I always enjoy the tinkering I do around the house with its systems, surfaces, and structures, and it's easy to delude myself into thinking I can enjoy doing such work for other people. Such is the delusion of the cowboy electrician or cowboy plumber, lacking both certification and broad experience but making up for it with responsiveness at an affordable price. But I'm discovering that cowboy tradesmanship is a slippery slope into shit work. For some reason I agreed to take another cowboy plumbing job on Eagle's Nest Road with still another client referred through the Eagle's Nest neighbor network. Today's mission was to perform a pre-winter drain of the plumbing system at a cabin perched on the edge of a cliff above the Esopus Valley (just above the intersection where Wynkoop meets Hurley Mountain Road). Since I drive for a half mile directly toward (but beneath) this cabin every time I leave central Hurley on my way home, I've often wondered about the people living there. At night it seems to hover like a stationary UFO. Well, today I discovered that it was nothing more than a summer cabin, and a somewhat ramshackled one at that. Provisions have been made to make it habitable in the winter time, but (according to the owner) the last year-round resident skipped town owing months of back rent.
I'd brought both dogs with me to this job and the cold weather was making them extra frisky. The client, who'd just driven up from the city, also had his dog, a goopy-eyed pocket poodle, the kind no straight man would have unless his granny had just died. The inside of the house was filled with the bitter pungency of dead mice decomposing in mousetraps. It's the kind of smell that makes you immediately dubious about the habitability of any place where you detect it. Had there been nothing else wrong with this job, that alone would have been enough to make it miserable.
But there were other things: the cold, the wind, the dampness, the fact that Eleanor and Sally kept dashing around like psychos and going into places even after I insisted that they stay out. But worst of all was the grumpy attitude of the client. He was a man in his fifties who had the annoying habit of asking "what?" as though he hadn't heard whenever I said something that he didn't believe to be true. No matter what I said about his plumbing and the physical laws it obeyed, he had other ideas. Or else he was just in the way. He spent a long time in a crawl space blocking my access to the crucial spigots at the lowest point in the plumbing system, and his arthritis was such that even when he did begin to emerge, his action didn't complete for another ten minutes. The guy had told me this job would only take a half hour, but it took a lot longer. Both he and I became cranky as the light faded prematurely behind the overcast under the ruthless paradigm of still-unfamiliar Standard Time. As I filled bucket after bucket of water from a slowly draining hot water heater, I found myself demanding of myself, "I'm 36 years old and I'm doing this for money? What happened to my dreams?" At the end the bastard only gave me the thirty dollars I'd quoted him back when he'd told me it would only be a half hour job. I could have kicked myself for having ever quoted a price. Never again!

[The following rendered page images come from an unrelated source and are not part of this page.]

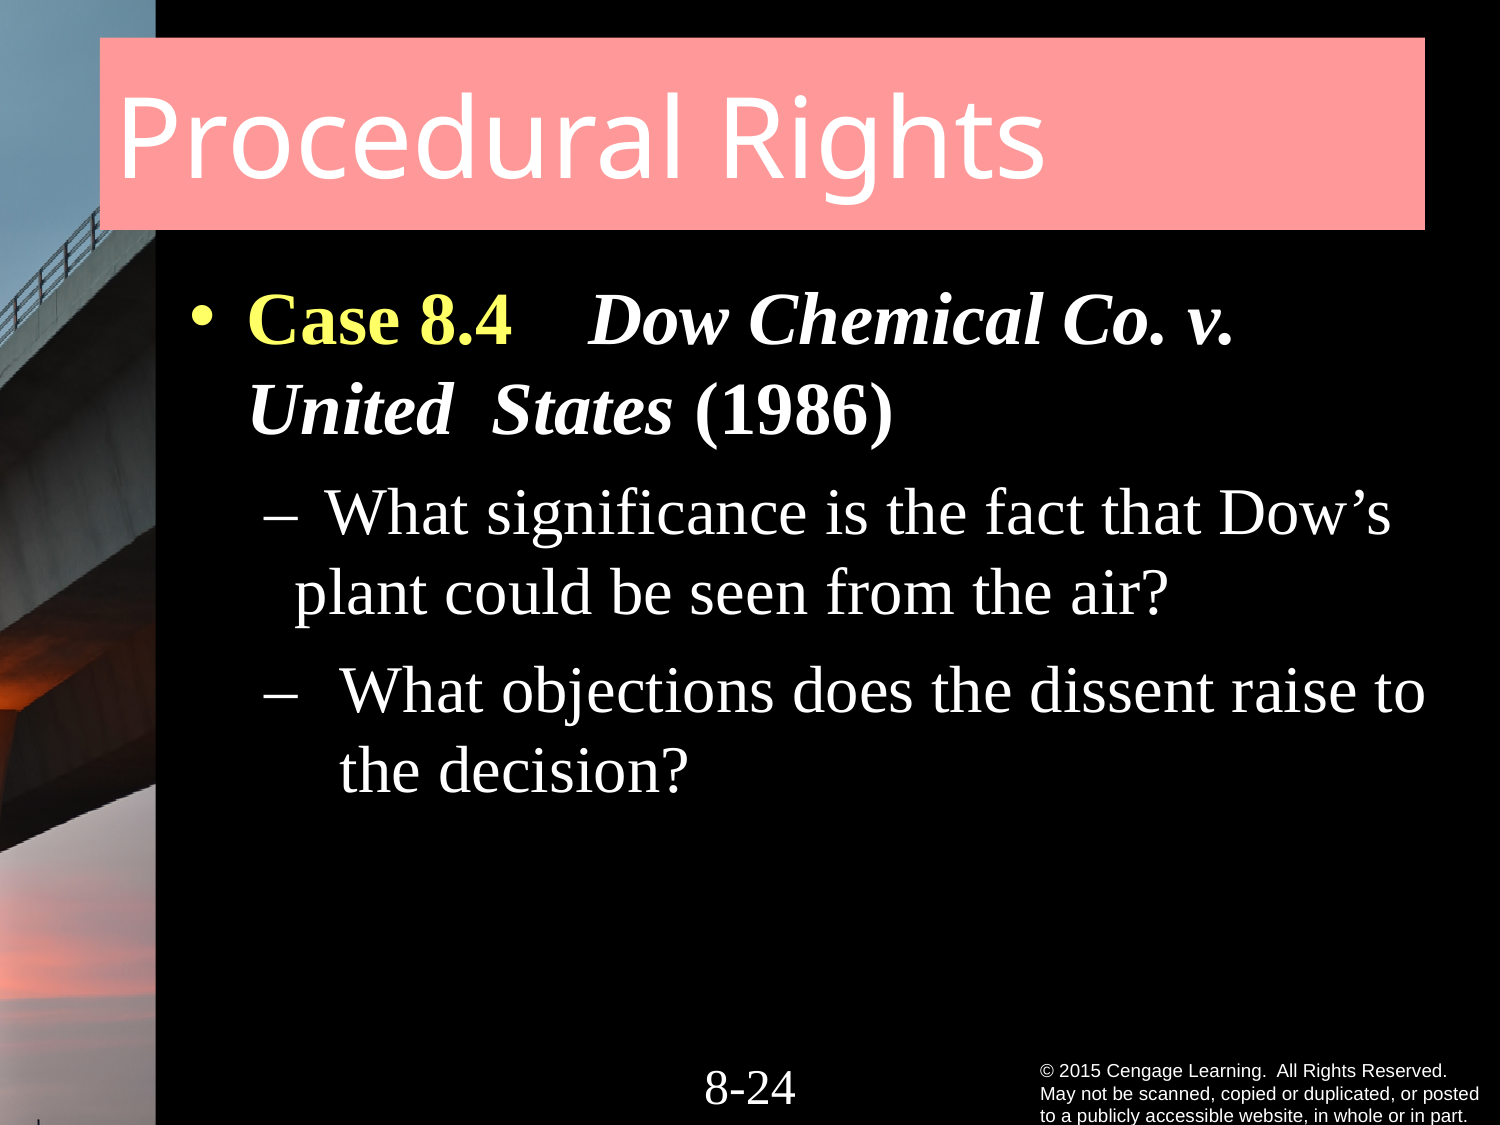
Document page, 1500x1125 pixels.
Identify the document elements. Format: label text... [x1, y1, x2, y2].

text_box Case 8.4 Dow Chemical Co. v. United States (1986) – What significance is the fact that Dow’s plant could be seen from the air? – What objections does the dissent raise to the decision? [174, 262, 1475, 814]
title Procedural Rights [99, 37, 1426, 231]
slide_number 8-23 [574, 1046, 926, 1125]
picture [0, 0, 155, 1125]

It was great to be in my truck driving away from that horrible cabin, but somehow its awfulness lingered. I could still smell it. It turned out that either Sally or Eleanor had been rolling in one of the rotten Deer Mice that the grumpy client had tossed into his yard.

Back at the house, I connected an insulated duct to the PVC-lined perforation in the boiler room wall and routed the fresh air down beneath the boiler. I would have preferred to seal the duct against the boiler's air intake, which is a pair of small adjustable holes each about a half inch square in size. But I couldn't find any documentation on the web of anyone doing such a thing, so I just let the cold fresh air pool itself on the floor beneath the boiler. I'm crazy like an assassin, but I'm not going to get experimental with my house's boiler.